Rasa malu bisa membuat Anda menjadi desainer yang lebih baik

 

Rasa malu bisa membuat Anda menjadi desainer yang lebih baik
Rasa malu bisa membuat Anda menjadi desainer yang lebih baik

Buat diri Anda melakukan tugas yang sama berulang-ulang, dan otak Anda akan mulai membentuk dirinya sendiri di sekitar tugas itu.

Jika Anda seorang desainer antarmuka, kemungkinan Anda akan membangun mata khusus untuk ukuran jenis, perataan, nada warna. Jika Anda fokus dalam UX, otak Anda kemungkinan akan lebih kuat dalam keterampilan seperti pemikiran sistematis, definisi aliran, hierarki, dan konsistensi.

Hal yang sama berlaku untuk kesalahan tempat.

Evolusi ketelitian
Ketika Anda memulai karir desain Anda, menemukan kesalahan dan ketidakkonsistenan adalah latihan kecil yang menyenangkan yang Anda lakukan setiap saat.

Sangat menyenangkan.

Setiap piksel mati, Anda dapat melihat membuat Anda merasa lebih kuat. Anda merasa berhak, terkadang bahkan sedikit arogan; lagipula, kini Anda bisa membuat lubang di pekerjaan orang lain. Itu kekuatan super yang menarik untuk dimiliki.

Beberapa tahun kemudian, otak Anda menjadi semakin baik – dan Anda akhirnya belajar menggunakan keterampilan itu untuk kebaikan. Untuk menciptakan pekerjaan yang lebih kuat. Untuk memeriksa diri Anda sebelum mengirimkan barang yang bisa dikirim ke tim Anda. Untuk memastikan semua yang Anda hasilkan sempurna, konsisten, dan benar-benar QA’d.

Maju cepat satu dekade, dan otak Anda benar-benar berubah. Menemukan inkonsistensi bukanlah proses sadar lagi – itu adalah sifat kedua.

Anda melihat pola dan kekurangan yang tidak dilihat orang lain.

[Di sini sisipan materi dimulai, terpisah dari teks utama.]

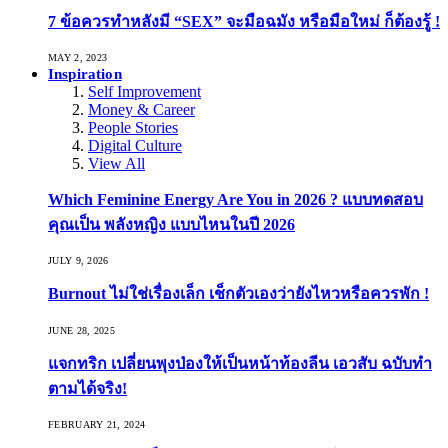
7 ข้อควรทำหลังมี “SEX” จะมือฉมัง หรือมือใหม่ ก็ต้องรู้ !
MAY 2, 2023
Inspiration
Self Improvement
Money & Career
People Stories
Digital Culture
View All
Which Feminine Energy Are You in 2026 ? แบบทดสอบ
คุณเป็น พลังหญิง แบบไหนในปี 2026
JULY 9, 2026
Burnout ไม่ใช่เรื่องเล็ก เช็กตัวเองว่ายังไหวหรือควรพัก !
JUNE 28, 2025
แจกทริก เปลี่ยนพุงป่องให้เป็นหน้าท้องลีน เอวสับ ฉบับทำ
ตามได้จริง!
FEBRUARY 21, 2024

Anda melakukannya tanpa terlihat, tanpa memperhatikan atau

membicarakannya.

Anda melakukannya hanya karena Anda tidak bisa tidak melakukannya.

Melihat kekurangan yang tidak dilihat orang lain – foto oleh Bryan Colosky
Rasa malu membuat Anda lebih cepat di sana
Jujur saja, satu-satunya cara bagi Anda untuk belajar dari kesalahan Anda adalah ketika seseorang menangkapnya – baik Anda atau orang lain. Ketika tidak ada yang menangkap kesalahan, itu seperti itu tidak pernah ada sejak awal. Anda tidak belajar apa pun dari kesalahan yang tidak diketahui.

Menangkap kesalahan atau ketidakkonsistenan dalam desain Anda sendiri sangat menegangkan. Anda merasa tidak berdaya. Anda bergegas memperbaikinya, tetapi kerusakan telah terjadi: Anda sudah mulai mempertanyakan kemampuan Anda sendiri sebagai perancang.

Sekarang, memiliki kesalahan yang ditangkap oleh orang lain seribu kali lebih

buruk.

Ini memalukan; bahkan destruktif.

Tapi itu perlu.

(Saya berbicara tentang kesadaran diri, bukan orang lain yang mencoba secara aktif mempermalukan Anda karena ketidakkonsistenan desain minor. Itu hanya salah.)

Rasa malu memainkan peran penting dalam membentuk keterampilan desain yang tahan peluru dan tidak konsisten. Kesadaran diri yang Anda rasakan ketika seseorang menangkap kesalahan Anda menjadi bahan bakar untuk menggandakan perhatian Anda lain kali saat Anda mengirim latihan untuk orang lain untuk meninjau.

Semakin buruk perasaan Anda, semakin banyak upaya yang Anda lakukan

untuk menjadi lebih teliti dan lebih memperhatikan detail di waktu berikutnya – untuk menghindari melalui perasaan negatif itu lagi.

Semakin harga diri Anda terluka, semakin membangun ketelitian Anda.